The victim went to her bank and got the money while still on the phone with the caller. But she got so upset at the bank that she fainted, the FBI said. The call ended and no meeting was ever set up.

In a second case, another victim told Pittsburgh police on July 11, 2022, that “Sgt. David Lynch” called her that day to say she owed $8,500 in outstanding fines for not showing up in court. If she didn’t meet with him to pay, she’d be arrested, he said. He told her to go to a bail agency on Liberty Avenue. She got the money from the bank, met Long in a parking lot and turned over $8,250, the FBI said. A short time later, she decided to call 911 to report what happened.

A third victim fell prey to the same scheme and ended up meeting Long in the parking lot and handing over $10,250. After that transaction, “Lynch” called her back and said he’d missed a citation and said she owed another $10,000. She took the money out of her bank and turned it over as well.

The fourth victim said she was contacted by a “Sgt. Gerald Hill” and owed fines of $10,250. She too paid the money in the parking lot.

The FBI said investigators reviewing the phones of Hardy and Long found text messages corresponding with the transactions involving the Pittsburgh victims.

Detectives also identified the Chevy Impala that Long used to take possession of the money and tracked it to a person in Duluth, Ga., who had rented it to a Courtney Watson. Police on surveillance in Lilburn, Ga., in July 2022 saw Long pull into a gas station and watched as a short time later Watson arrived at the same gas station and Long blew her a kiss.

When Long left, sheriff’s deputies pulled him over and arrested him. On his phone, police found photos taken in Pittsburgh that showed cash consistent with the amounts taken from the Pittsburgh victims. They also found communications with other conspirators and GPS directions to the locations where he’d met the victims for payment.

Long told police he’d never been to Pittsburgh, but police turned up other evidence that he was lying, the FBI said.
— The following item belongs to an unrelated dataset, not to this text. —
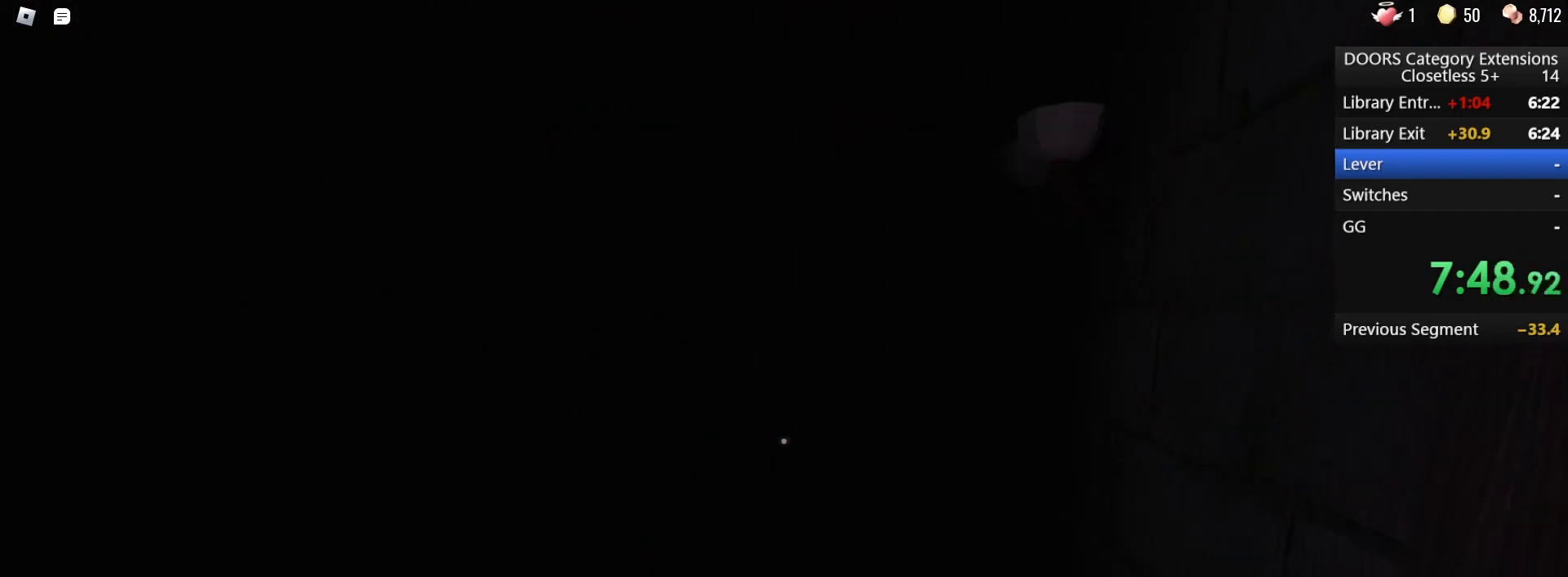
{"keys": ["w"], "mouse": [], "events": []}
Hardy had rented an Airbnb on Ocala Street in Pittsburgh and stayed there from July 11 until July 14, 2022, agents said. Doorbell camera footage showed Long was staying there, too.

Police in Dallas arrested Hardy in September 2022 and found $63,000 in cash on him as well as a book of receipts similar to the ones given to the victims in Pittsburgh.

Law officers said cellphone tracking showed Long’s phone moving from Georgia into North Carolina and Virginia in July 2022 and shows his and Hardy’s phones active in Pittsburgh on July 11, 2022.

Sheriff Kraus said last year that authorities in Broward County, Fla., and Dallas were planning their own charges against Hardy involving similar schemes there.